I am trying to process text extracted from ePub files. Originally the idea was to generate sort versions of text containing characters with diacritics by replacing them with the un-accented characters, but I ran into this problem of inconsistent displays.
TMemo
(and more generally, TStrings
) works with Delphi’s native string
type only, which in Delphi 2009+ is a UTF-16 encoded UnicodeString
.
Since the Add()
method in your case expects a normal UTF-16 UnicodeString
, you can’t add UTF-8 encoded bytes using this method.

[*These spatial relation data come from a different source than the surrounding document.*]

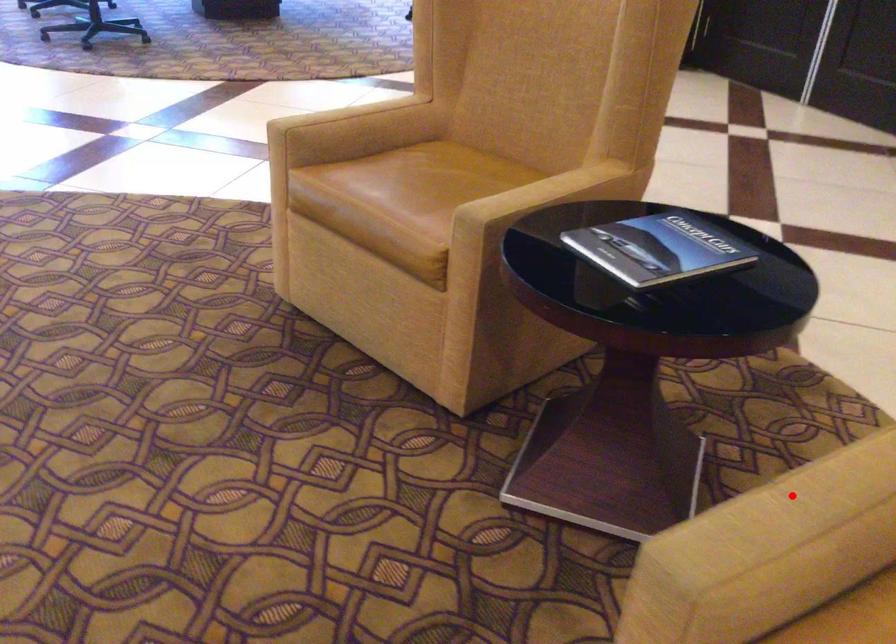
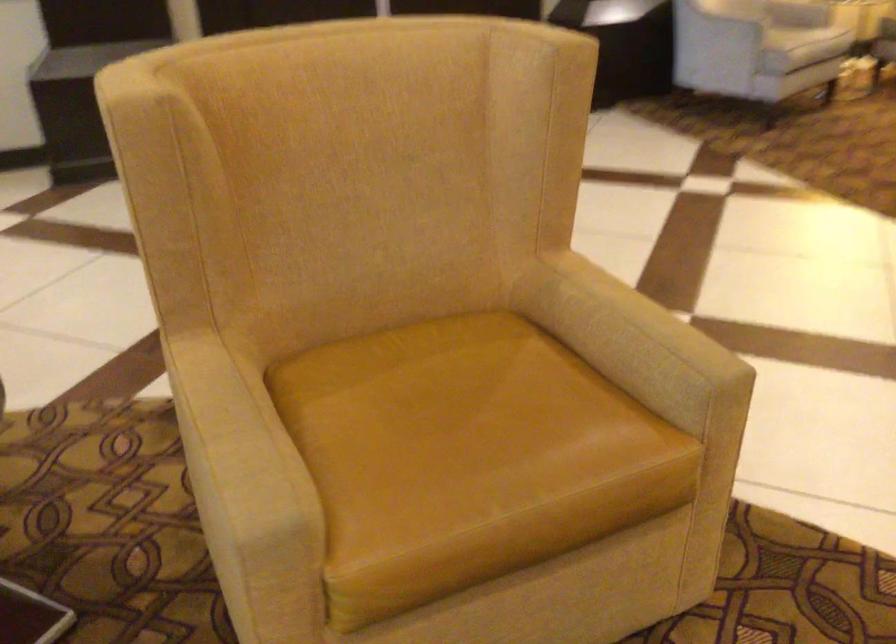
Question: I am providing you with two images of the same scene from different viewpoints. Image1 has a red point marked. In image2, the corresponding 3D location appears at what relative position? Reply with the corresponding letter.

Choices:
 (A) Closer
 (B) Farther

Answer: (B)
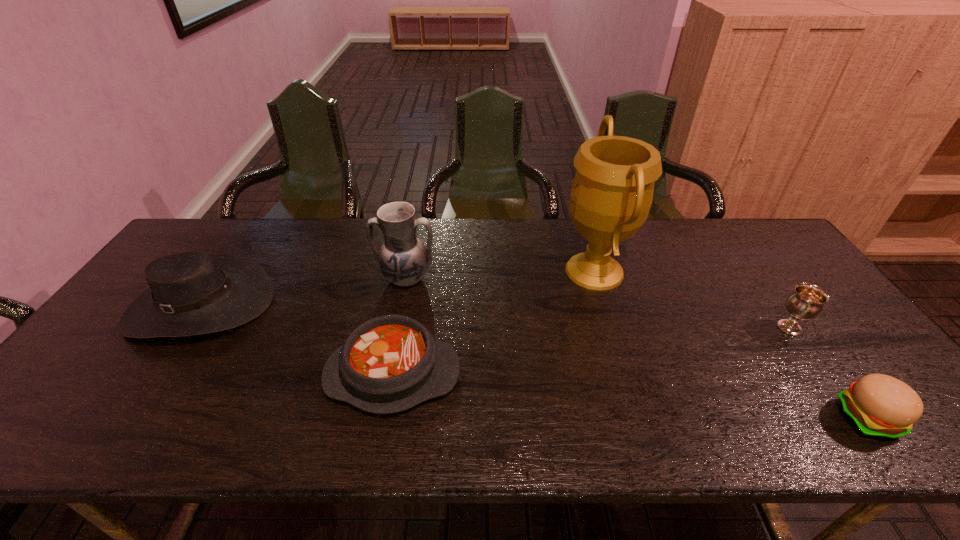
This screenshot has height=540, width=960. I want to click on vacant area that lies between the cowboy hat and the casserole, so click(x=297, y=340).

Where is `empty space between the trophy and the hamburger`? The width and height of the screenshot is (960, 540). empty space between the trophy and the hamburger is located at coordinates 732,345.

Image resolution: width=960 pixels, height=540 pixels. Identify the location of vacant space that's between the casserole and the leftmost object. (297, 340).

The image size is (960, 540). In order to click on empty space that is in between the casserole and the trophy in this screenshot , I will do `click(493, 323)`.

Identify the location of free point between the chalice and the tallest object. (692, 299).

Where is `blank region between the third tallest object and the casserole`? blank region between the third tallest object and the casserole is located at coordinates (297, 340).

At what (x,y) coordinates should I click in order to perform the action: click on free area in between the second tallest object and the hamburger. Please return your answer as a coordinate pair (x, y). This screenshot has height=540, width=960. Looking at the image, I should click on (636, 348).

You are a GUI agent. You are given a task and a screenshot of the screen. Output one action in this format:
    pyautogui.click(x=<x>, y=<y>)
    Task: Click on the fifth closest object to the chalice
    The width and height of the screenshot is (960, 540).
    Given the screenshot: What is the action you would take?
    pyautogui.click(x=192, y=293)

Point out which object is positioned as the fifth nearest to the chalice. Please provide its 2D coordinates. Your answer should be formatted as a tuple, i.e. [(x, y)], where the tuple contains the x and y coordinates of a point satisfying the conditions above.

[(192, 293)]

The image size is (960, 540). What are the coordinates of `free spot that satisfies the following two spatial constraints: 1. on the front-facing side of the hamburger; 2. on the left side of the fifth shortest object` in the screenshot? It's located at (379, 418).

If you have UTF-8 bytes in memory, you have to either:
-
decode the UTF-8 first, such as with
TEncoding.UTF8.GetString()
, eg:Memo1.Lines.Add(TEncoding.UTF8.GetString(utf8Bytes));
-
put the UTF-8 bytes into a
UTF8String
, which the RTL can decode into aUnicodeString
, eg:var utf8Str: UTF8String; SetString(utf8Str, PAnsiChar(utf8Bytes), utf8Length); Memo1.Lines.Add(string(utf8Str));
As for why things work ok when copy/pasting, it is because the text is extracted from the clipboard as UTF-16 when pasted into TMemo
. The copier has to choose whether to place text on the clipboard using either the ANSI (CF_TEXT
) or UTF-16 (CF_UNICODETEXT
) format (the clipboard doesn’t natively support UTF-8, but the copier can use CF_LOCALE
to specify a locale when using CF_TEXT
). The clipboard automatically converts the text to UTF-16 if it is not already in UTF-16.
Best practice is to convert data to/from UTF-16 at the boundaries where the data enters/leaves your app, and then operate only with UTF-16 in memory.